# What you have to do:
There is one span to output from the data below: the lines starting at the line with "Diagnosis: Astrocytoma, NOS (cerebrum)." and ending at the line with "- L2 vertebra: <241,278,283,298>". Output it exactly, ends included, nothing more.

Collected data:
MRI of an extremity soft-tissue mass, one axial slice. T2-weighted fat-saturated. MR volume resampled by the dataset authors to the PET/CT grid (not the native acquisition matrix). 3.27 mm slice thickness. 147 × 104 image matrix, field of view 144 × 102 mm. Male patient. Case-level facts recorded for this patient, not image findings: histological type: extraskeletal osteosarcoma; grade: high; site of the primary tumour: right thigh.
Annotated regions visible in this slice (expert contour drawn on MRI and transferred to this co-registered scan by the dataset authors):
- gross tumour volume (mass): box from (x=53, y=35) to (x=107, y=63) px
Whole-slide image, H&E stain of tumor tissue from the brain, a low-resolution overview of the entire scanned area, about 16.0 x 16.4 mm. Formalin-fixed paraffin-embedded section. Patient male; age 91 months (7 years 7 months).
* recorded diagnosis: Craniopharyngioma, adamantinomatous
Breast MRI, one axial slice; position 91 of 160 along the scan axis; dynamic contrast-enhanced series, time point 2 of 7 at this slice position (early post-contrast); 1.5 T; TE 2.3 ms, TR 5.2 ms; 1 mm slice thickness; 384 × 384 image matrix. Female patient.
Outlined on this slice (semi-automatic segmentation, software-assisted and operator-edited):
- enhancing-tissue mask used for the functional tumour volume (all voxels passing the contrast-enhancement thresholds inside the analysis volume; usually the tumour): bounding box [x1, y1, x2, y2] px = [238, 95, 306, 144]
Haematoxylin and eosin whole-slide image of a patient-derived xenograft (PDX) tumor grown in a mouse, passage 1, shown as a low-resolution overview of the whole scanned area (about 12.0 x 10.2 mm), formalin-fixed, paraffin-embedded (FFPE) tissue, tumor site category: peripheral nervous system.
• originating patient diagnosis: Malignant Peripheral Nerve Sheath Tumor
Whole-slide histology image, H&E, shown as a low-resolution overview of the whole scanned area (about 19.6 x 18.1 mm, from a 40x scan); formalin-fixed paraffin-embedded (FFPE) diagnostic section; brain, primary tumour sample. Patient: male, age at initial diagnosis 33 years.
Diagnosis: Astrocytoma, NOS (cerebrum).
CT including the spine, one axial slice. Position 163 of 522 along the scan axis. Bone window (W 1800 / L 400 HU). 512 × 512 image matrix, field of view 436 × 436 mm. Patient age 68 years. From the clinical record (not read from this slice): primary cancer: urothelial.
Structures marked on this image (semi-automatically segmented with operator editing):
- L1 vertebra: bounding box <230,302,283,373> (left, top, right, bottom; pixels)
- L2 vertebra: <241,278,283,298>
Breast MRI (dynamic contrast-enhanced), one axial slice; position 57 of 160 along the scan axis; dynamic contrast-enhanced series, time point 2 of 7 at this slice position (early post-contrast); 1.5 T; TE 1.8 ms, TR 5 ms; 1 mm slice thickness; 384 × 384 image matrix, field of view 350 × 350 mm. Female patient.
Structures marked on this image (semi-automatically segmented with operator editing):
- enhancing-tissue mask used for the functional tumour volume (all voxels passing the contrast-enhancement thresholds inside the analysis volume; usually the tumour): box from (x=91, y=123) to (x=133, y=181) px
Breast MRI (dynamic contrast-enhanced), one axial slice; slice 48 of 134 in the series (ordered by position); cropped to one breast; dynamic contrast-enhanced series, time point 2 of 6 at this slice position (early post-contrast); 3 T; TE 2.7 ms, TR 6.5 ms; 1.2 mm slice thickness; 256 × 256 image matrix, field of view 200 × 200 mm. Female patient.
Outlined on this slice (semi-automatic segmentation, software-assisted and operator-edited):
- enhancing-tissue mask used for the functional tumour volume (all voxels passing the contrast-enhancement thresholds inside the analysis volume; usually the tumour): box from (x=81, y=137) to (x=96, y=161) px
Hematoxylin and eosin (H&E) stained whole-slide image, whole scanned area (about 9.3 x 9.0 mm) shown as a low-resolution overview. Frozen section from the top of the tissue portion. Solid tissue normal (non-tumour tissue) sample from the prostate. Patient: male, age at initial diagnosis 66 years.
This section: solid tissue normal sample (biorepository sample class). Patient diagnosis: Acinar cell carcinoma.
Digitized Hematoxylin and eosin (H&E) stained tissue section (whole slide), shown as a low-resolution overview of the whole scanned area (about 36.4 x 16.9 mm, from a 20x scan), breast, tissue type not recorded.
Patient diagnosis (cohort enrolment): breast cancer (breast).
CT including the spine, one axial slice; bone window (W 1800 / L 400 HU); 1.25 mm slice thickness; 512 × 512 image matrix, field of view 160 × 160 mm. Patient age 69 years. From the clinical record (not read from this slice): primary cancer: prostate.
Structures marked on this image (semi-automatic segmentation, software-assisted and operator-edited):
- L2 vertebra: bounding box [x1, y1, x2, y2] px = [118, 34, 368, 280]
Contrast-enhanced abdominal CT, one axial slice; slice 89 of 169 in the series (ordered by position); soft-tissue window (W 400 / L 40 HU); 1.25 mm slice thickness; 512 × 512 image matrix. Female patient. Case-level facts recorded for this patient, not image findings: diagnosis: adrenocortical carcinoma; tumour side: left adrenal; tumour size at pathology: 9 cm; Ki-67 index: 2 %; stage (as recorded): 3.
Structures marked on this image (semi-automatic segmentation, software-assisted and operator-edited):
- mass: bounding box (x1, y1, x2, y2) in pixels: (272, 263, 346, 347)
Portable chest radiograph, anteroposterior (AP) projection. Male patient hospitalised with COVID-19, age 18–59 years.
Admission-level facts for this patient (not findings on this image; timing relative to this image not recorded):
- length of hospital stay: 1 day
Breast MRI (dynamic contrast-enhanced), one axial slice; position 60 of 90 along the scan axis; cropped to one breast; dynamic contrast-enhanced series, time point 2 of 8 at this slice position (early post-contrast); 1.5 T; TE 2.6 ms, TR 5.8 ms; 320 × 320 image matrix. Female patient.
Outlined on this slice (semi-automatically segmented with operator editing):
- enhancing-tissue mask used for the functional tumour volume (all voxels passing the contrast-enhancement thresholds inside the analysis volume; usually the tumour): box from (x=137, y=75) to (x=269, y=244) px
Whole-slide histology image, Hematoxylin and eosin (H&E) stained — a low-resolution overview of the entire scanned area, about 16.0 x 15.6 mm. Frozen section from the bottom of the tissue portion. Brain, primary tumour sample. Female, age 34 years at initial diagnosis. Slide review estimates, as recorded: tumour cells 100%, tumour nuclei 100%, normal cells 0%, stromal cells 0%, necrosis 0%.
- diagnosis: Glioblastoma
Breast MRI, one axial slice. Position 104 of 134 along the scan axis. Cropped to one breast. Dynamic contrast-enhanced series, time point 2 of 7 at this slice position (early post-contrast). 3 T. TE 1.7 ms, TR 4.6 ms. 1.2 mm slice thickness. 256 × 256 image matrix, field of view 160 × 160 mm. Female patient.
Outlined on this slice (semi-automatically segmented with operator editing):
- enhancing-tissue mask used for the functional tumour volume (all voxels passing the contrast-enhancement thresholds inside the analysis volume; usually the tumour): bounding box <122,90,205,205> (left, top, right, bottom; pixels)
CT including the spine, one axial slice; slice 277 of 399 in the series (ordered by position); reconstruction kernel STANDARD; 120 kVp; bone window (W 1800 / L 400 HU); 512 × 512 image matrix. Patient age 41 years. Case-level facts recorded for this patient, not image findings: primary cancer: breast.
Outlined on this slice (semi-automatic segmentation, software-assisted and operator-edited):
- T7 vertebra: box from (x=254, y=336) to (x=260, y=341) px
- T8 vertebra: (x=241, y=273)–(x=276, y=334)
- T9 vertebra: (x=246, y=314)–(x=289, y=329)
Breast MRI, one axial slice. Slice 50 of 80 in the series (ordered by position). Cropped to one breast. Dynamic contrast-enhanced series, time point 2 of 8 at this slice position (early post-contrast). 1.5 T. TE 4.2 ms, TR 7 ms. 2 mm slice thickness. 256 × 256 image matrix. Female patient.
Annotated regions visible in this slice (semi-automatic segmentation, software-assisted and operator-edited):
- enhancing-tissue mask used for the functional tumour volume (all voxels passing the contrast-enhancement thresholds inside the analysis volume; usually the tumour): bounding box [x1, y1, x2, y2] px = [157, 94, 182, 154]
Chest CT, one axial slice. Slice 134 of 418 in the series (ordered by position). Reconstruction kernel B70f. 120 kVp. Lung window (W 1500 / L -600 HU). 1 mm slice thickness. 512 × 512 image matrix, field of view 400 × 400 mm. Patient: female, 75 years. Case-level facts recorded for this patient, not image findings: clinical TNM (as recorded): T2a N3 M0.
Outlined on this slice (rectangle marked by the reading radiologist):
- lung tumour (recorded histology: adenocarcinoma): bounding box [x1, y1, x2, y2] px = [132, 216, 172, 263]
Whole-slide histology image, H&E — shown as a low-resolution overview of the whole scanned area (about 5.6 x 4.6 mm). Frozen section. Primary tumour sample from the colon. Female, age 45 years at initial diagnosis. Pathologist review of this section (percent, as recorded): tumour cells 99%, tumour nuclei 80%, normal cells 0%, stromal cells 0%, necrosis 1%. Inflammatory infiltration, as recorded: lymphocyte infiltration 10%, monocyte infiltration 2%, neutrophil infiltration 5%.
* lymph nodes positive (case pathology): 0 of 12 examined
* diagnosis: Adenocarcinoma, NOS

# Task output:
Diagnosis: Astrocytoma, NOS (cerebrum).
CT including the spine, one axial slice. Position 163 of 522 along the scan axis. Bone window (W 1800 / L 400 HU). 512 × 512 image matrix, field of view 436 × 436 mm. Patient age 68 years. From the clinical record (not read from this slice): primary cancer: urothelial.
Structures marked on this image (semi-automatically segmented with operator editing):
- L1 vertebra: bounding box <230,302,283,373> (left, top, right, bottom; pixels)
- L2 vertebra: <241,278,283,298>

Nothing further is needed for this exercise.